A cheer rose up, followed by more chants of “Purge!”

The colonel lifted his hands to ask for quiet. “Final victory over the plague of humanity,” the dog emphasized. “And final victory over humanity and its plague.”

A Purge was never complete without mention of EMSAH. In response, the animals pointed at the humans and chanted, “Shame! Shame!” It was not in unison, which made it all the more disturbing.

“We have seen what your syndrome, your hellish weapon of last resort, has done to you,” the dog said, facing the prisoners. “And so, we say to you in one voice, ‘We stand united.’ ”

It was the opening line to the pledge that the animals recited at every Purge. Anticipating it, the crowd immediately joined in:

“We pledge to one another a new world founded on peace, rooted in justice, secured by order, and prepared for war.

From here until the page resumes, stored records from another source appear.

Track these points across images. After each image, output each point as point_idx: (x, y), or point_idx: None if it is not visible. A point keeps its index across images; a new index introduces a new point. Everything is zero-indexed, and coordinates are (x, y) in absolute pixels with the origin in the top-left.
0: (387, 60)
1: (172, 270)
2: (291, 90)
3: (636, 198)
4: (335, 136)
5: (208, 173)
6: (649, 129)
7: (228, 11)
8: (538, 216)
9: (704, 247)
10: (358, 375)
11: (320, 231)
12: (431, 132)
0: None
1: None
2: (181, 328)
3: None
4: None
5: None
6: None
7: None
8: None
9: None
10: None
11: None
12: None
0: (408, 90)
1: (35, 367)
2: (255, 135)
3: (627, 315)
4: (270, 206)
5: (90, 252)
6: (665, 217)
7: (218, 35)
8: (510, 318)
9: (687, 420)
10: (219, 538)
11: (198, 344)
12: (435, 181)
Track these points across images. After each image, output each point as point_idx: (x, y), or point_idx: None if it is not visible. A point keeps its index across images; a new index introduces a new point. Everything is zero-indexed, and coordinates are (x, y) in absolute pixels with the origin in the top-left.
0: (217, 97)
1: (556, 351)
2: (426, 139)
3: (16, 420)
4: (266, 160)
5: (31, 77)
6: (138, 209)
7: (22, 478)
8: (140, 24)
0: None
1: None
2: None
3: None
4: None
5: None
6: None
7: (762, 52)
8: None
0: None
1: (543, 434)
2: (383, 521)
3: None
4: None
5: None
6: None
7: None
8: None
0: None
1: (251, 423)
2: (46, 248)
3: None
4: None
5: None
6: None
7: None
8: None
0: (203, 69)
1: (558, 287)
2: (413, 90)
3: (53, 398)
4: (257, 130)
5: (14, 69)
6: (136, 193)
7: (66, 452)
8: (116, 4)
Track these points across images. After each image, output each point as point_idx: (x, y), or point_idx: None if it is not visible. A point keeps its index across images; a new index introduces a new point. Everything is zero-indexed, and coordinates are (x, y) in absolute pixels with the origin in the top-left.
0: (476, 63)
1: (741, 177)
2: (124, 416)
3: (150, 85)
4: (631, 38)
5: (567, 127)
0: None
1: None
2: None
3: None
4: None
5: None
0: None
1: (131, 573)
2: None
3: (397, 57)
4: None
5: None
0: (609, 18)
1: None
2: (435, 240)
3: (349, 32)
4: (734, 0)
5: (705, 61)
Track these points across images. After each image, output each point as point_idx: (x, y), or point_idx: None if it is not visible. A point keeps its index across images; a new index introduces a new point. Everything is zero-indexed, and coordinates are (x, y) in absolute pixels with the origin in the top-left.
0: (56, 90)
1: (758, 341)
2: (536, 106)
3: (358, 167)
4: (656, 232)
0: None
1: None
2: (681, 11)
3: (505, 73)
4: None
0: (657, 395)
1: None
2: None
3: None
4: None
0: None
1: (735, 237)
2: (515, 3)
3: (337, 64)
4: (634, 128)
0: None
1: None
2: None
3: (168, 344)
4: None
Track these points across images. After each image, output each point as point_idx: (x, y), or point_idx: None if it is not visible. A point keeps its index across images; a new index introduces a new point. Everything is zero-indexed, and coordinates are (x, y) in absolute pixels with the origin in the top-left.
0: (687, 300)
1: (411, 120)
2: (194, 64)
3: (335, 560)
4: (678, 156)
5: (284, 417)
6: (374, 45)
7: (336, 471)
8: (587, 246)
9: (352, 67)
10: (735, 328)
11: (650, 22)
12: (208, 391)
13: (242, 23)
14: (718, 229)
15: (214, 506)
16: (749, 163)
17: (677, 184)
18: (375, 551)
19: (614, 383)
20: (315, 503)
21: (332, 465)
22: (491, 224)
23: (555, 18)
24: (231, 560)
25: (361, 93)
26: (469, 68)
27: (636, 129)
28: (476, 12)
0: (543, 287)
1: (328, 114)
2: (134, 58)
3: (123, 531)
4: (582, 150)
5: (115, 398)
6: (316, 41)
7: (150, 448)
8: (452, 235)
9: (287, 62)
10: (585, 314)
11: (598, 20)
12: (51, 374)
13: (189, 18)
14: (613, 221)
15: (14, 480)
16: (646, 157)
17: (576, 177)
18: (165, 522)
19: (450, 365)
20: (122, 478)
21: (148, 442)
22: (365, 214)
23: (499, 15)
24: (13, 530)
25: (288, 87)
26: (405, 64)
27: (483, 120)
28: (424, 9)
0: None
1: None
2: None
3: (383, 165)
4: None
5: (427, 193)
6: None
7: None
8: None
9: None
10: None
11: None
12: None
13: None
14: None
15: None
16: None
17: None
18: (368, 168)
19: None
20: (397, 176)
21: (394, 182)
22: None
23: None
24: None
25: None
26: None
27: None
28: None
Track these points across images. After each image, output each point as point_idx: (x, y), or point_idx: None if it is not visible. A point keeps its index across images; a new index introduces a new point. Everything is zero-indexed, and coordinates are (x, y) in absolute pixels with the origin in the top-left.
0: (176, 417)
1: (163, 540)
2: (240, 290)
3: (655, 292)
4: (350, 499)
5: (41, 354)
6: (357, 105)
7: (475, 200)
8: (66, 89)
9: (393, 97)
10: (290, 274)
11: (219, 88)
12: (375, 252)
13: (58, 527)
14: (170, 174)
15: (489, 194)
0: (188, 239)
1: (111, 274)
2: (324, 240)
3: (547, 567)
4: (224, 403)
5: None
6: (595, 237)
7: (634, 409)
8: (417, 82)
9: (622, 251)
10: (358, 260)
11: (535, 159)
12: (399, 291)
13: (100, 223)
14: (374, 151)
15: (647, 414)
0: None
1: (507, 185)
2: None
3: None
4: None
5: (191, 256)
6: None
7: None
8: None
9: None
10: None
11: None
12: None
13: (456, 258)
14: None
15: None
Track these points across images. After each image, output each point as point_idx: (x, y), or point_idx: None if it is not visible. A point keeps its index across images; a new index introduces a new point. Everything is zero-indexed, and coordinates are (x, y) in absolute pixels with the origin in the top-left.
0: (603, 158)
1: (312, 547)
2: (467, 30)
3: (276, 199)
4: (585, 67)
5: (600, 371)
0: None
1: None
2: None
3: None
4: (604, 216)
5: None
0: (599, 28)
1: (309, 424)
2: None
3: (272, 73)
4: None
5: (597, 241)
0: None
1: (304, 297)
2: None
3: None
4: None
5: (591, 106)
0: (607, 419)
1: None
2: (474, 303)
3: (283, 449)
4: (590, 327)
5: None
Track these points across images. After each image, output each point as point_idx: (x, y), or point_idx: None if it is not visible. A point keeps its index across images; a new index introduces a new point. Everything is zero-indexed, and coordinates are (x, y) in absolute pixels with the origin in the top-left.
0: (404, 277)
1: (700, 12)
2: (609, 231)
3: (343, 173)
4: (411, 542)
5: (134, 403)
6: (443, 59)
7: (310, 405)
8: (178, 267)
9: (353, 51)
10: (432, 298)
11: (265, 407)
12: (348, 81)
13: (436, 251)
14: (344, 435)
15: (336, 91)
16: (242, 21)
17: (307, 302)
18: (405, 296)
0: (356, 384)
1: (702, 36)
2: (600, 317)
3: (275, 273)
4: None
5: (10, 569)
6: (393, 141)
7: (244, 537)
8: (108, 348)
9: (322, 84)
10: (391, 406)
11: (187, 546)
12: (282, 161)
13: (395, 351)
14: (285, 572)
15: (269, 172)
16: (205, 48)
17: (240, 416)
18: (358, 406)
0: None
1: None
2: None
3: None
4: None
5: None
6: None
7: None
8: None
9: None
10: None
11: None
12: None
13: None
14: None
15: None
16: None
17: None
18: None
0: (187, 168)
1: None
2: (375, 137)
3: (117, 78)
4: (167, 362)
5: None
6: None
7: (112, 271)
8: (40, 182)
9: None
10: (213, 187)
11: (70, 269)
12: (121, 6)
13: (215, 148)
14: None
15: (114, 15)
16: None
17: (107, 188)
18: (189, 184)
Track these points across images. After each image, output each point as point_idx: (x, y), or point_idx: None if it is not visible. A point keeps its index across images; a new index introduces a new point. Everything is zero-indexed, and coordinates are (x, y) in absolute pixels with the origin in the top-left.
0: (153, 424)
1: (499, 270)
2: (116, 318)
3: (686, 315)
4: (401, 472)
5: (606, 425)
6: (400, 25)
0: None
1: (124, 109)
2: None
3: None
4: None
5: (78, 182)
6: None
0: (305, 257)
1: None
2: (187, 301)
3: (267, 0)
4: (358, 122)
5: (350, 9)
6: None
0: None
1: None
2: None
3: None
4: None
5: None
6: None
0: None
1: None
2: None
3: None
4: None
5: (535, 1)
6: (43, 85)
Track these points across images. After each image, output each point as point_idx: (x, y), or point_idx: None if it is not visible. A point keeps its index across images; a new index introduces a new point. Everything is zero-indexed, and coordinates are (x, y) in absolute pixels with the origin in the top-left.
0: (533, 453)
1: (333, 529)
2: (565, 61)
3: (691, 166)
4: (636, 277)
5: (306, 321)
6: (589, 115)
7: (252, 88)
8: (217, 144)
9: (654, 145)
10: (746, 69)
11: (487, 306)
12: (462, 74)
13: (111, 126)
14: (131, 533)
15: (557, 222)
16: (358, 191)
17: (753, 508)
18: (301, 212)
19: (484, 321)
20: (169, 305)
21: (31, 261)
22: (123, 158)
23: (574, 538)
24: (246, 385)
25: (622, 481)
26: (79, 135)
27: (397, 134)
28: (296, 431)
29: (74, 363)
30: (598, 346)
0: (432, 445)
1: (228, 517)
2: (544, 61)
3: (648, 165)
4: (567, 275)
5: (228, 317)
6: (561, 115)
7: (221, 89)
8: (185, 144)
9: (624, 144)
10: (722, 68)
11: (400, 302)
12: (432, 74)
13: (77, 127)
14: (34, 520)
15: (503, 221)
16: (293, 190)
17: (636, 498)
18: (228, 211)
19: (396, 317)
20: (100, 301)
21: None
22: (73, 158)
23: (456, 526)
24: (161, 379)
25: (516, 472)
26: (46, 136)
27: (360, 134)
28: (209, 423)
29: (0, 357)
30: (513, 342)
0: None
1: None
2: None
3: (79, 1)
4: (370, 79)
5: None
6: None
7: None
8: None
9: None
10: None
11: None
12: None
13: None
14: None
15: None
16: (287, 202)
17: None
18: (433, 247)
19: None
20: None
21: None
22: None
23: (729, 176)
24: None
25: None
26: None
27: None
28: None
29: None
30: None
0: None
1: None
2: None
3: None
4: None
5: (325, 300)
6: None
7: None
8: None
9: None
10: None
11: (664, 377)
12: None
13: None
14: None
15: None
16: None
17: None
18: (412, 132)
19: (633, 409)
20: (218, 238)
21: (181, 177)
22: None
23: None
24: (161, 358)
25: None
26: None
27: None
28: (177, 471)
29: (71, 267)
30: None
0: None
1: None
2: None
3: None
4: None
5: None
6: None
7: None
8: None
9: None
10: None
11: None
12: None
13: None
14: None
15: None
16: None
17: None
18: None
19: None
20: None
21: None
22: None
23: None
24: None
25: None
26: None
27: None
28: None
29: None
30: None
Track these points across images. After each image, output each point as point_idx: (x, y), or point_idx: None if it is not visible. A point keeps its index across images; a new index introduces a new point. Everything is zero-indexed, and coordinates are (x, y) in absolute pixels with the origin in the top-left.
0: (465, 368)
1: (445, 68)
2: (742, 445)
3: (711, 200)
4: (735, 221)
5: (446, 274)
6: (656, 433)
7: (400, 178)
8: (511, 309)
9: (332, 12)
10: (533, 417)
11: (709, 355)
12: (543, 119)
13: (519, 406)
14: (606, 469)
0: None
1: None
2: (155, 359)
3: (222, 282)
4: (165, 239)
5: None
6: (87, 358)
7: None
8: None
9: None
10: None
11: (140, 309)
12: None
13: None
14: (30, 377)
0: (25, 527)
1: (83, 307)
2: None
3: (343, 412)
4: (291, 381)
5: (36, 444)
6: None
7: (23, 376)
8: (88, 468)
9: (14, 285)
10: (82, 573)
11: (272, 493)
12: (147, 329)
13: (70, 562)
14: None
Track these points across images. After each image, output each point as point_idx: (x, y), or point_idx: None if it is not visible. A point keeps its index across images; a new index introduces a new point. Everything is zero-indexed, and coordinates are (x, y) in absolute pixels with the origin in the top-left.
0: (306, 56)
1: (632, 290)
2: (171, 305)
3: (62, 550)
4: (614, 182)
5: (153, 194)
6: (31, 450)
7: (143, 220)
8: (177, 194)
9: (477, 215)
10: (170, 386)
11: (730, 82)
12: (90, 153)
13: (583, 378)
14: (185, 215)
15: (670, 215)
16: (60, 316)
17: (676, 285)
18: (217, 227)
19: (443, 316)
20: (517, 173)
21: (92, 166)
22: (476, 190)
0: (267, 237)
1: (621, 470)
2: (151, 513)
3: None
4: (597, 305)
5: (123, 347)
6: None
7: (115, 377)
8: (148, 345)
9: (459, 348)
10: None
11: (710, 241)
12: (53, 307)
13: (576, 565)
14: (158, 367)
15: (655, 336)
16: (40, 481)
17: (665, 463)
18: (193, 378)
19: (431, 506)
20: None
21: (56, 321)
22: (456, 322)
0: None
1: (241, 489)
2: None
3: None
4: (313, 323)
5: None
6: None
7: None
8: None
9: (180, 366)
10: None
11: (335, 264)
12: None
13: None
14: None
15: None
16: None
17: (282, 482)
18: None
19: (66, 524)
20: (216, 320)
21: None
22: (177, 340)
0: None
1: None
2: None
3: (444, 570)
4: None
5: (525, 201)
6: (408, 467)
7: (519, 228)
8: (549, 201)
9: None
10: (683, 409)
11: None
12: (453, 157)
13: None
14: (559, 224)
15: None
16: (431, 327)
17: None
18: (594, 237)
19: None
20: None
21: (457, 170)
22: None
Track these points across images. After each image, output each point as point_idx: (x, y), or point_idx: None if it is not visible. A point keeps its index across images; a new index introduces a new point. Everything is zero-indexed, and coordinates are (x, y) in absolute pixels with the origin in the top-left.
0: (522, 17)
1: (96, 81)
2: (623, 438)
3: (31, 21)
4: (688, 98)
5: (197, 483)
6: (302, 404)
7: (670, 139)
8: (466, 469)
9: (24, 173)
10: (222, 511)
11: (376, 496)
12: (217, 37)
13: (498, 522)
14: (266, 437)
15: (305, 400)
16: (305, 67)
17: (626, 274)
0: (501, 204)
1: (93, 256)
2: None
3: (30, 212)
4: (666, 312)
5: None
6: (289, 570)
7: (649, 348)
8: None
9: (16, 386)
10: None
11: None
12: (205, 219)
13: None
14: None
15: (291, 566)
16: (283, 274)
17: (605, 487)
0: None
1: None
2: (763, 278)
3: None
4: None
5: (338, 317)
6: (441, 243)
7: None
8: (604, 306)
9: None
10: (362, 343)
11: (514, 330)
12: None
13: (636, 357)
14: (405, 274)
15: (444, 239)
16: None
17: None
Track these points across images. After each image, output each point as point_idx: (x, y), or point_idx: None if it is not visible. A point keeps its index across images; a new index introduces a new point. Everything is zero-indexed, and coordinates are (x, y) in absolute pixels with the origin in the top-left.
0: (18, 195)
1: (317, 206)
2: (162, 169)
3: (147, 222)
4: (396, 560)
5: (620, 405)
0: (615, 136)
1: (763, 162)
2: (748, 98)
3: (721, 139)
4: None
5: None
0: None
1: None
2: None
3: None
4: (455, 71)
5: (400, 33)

We promise to stand together to defend this new world with our lives. In the name of the Queen, the Colony, and the Council, this we swear.”

Mort(e) did not recite the pledge. No one noticed.

The dog unhooked a device attached to his belt. It was a translator, the same kind Culdesac used during his briefings with the Colony. Though it may have been the most extraordinary piece of technology ever created, here it was used merely as part of a formalized ritual. Donning the headset, the dog approached the lead Alpha and delivered his report on the state of the sector. It took only moments—supposedly, the translator could slow things down for the user so that a brief conversation could include enough information to fill a textbook. In that sense, it mimicked the mental capacities of the Queen herself.

The “report” complete, the dog stepped aside while the Alphas led the prisoners up the gangplank. It was typical for the audience to break into song at this point, but that depended on who showed up. This time, they remained mostly quiet. Maybe, Mort(e) thought, they had chanted enough for one night.

The crowd dispersed, the animals grunting and jabbering to one another. They would always compare this Purge with the last before talking about what they were doing the next day. The same pointless conversation spilled from everyone’s lips. The lights from the temple went dim. Soon, Mort(e) was the only one there, standing amidst the tracks of his animal brethren, hidden in comforting darkness and silence.